[Opening RECORDED DATA section]
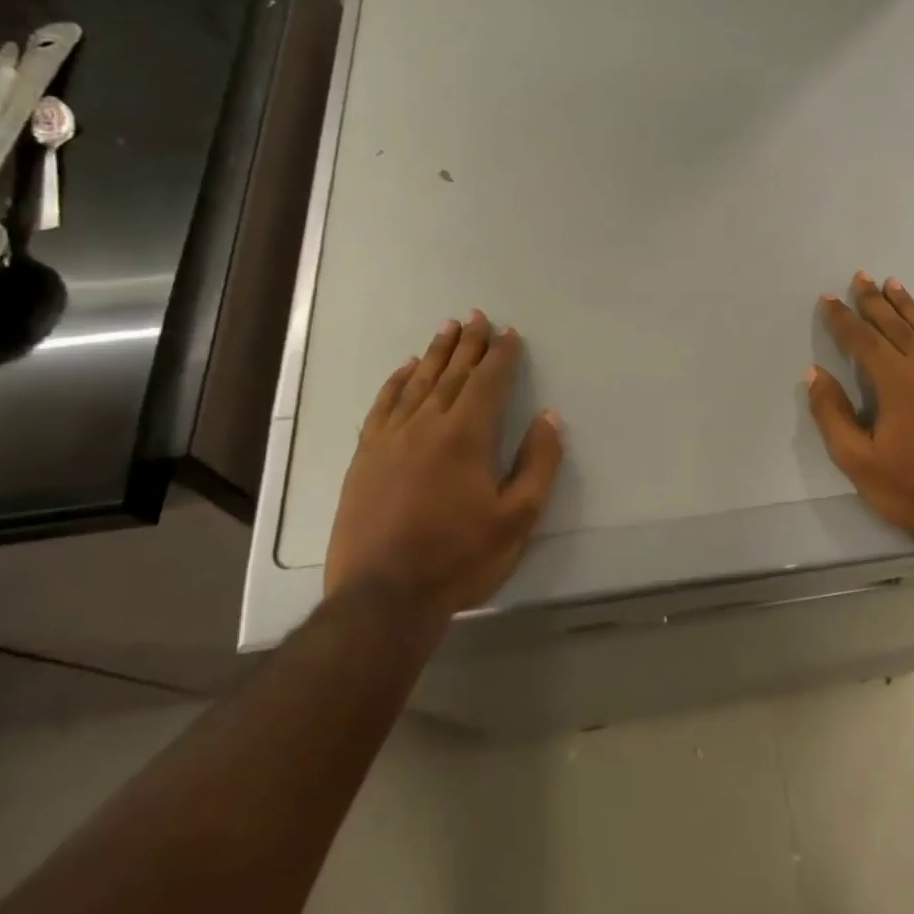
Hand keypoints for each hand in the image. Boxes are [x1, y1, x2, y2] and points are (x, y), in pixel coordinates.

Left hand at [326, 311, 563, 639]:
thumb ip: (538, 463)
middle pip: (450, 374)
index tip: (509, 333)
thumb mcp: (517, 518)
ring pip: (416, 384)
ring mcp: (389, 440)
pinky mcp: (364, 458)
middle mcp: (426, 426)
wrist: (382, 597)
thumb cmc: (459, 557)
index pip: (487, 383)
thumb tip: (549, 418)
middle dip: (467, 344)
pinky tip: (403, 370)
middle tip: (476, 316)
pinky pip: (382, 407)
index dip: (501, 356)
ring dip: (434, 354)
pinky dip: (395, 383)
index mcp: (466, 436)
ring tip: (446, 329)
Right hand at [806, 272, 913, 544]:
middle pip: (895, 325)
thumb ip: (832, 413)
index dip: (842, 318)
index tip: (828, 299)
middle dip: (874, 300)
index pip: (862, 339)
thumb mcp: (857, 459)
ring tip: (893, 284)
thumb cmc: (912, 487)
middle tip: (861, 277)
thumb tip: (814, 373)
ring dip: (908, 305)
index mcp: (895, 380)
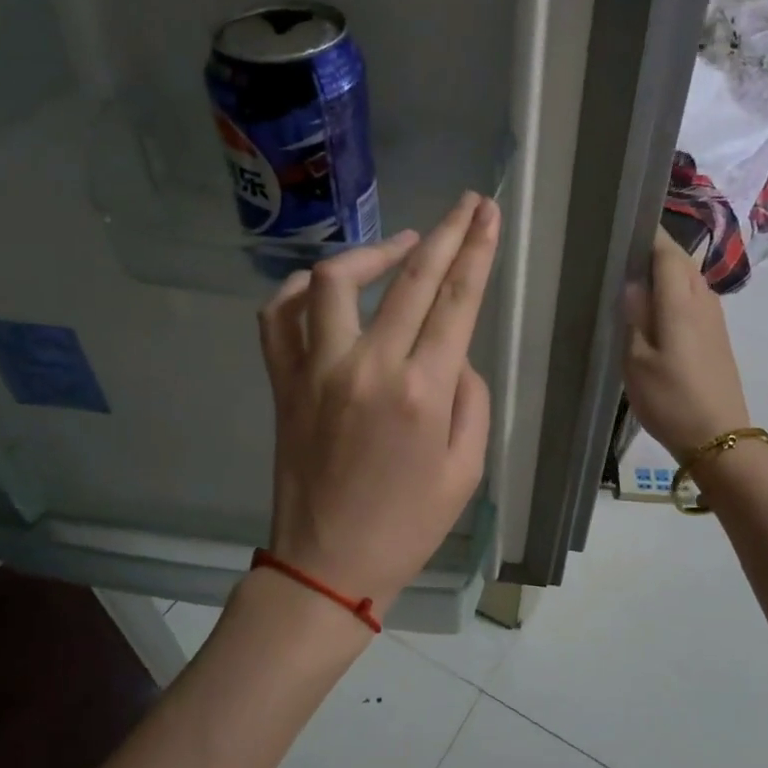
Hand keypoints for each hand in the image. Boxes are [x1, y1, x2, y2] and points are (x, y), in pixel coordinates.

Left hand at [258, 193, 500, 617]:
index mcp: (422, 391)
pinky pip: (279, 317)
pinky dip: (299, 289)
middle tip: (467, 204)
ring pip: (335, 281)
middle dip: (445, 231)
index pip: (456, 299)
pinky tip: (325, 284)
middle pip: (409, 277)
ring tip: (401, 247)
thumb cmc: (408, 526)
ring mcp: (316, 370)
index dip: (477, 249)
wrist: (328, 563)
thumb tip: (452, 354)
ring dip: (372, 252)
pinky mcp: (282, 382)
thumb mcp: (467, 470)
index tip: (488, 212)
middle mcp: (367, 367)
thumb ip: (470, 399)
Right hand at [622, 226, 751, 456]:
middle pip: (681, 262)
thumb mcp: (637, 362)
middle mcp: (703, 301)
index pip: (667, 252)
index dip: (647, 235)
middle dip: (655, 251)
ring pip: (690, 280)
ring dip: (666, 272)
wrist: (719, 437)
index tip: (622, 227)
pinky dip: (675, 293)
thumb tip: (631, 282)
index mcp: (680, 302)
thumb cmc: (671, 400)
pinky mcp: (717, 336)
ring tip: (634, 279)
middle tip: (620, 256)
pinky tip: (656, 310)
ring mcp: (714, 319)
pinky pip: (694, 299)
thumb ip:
[Closing RECORDED DATA section]
Would you restate the listing word for word without its pictures?

Hand keypoints for each hand in the image. Boxes are [x1, y1, x2, y2] and points are (x, y), in pixel coordinates.

Left hand at [326, 311, 563, 639]:
thumb ip: (538, 463)
middle pip: (450, 374)
index tip: (509, 333)
thumb mcp: (517, 518)
ring pip: (416, 384)
ring mcp: (389, 440)
pinky mcp: (364, 458)
middle mcp: (426, 426)
wrist: (382, 597)
thumb cmc: (459, 557)
index pip: (487, 383)
thumb tip: (549, 418)
middle dip: (467, 344)
pinky tip: (403, 370)
middle tip: (476, 316)
pinky pip: (382, 407)
index dip: (501, 356)
ring dip: (434, 354)
pinky dip: (395, 383)
index mcp: (466, 436)
ring tip: (446, 329)
Right hand at [806, 272, 913, 544]:
middle pip: (895, 325)
thumb ip: (832, 413)
index dip: (842, 318)
index tip: (828, 299)
middle dip: (874, 300)
index pip: (862, 339)
thumb mcp: (857, 459)
ring tip: (893, 284)
thumb cmc: (912, 487)
middle tip: (861, 277)
thumb tip: (814, 373)
ring dip: (908, 305)
index mcp: (895, 380)
Hand keypoints for each hand in the image. Boxes are [x1, y1, x2, y2] and points are (x, y), in pixel coordinates.

Left hand at [258, 193, 500, 617]:
index mcp: (422, 391)
pinky pip: (279, 317)
pinky dip: (299, 289)
middle tip: (467, 204)
ring pip: (335, 281)
middle dip: (445, 231)
index pip: (456, 299)
pinky tip: (325, 284)
middle pip: (409, 277)
ring tip: (401, 247)
thumb cmc: (408, 526)
ring mcp: (316, 370)
index dip: (477, 249)
wrist: (328, 563)
thumb tip: (452, 354)
ring dip: (372, 252)
pinky mcp: (282, 382)
thumb mcp: (467, 470)
index tip: (488, 212)
middle mcp: (367, 367)
thumb ip: (470, 399)
Right hand at [622, 226, 751, 456]:
middle pip: (681, 262)
thumb mcp: (637, 362)
middle mcp: (703, 301)
index pip: (667, 252)
index dip: (647, 235)
middle dip: (655, 251)
ring pip: (690, 280)
ring dip: (666, 272)
wrist: (719, 437)
index tip: (622, 227)
pinky dip: (675, 293)
thumb tip: (631, 282)
index mcp: (680, 302)
thumb cmc: (671, 400)
pinky mcp: (717, 336)
ring tip: (634, 279)
middle tip: (620, 256)
pinky tip: (656, 310)
ring mcp: (714, 319)
pinky pip: (694, 299)
thumb ip:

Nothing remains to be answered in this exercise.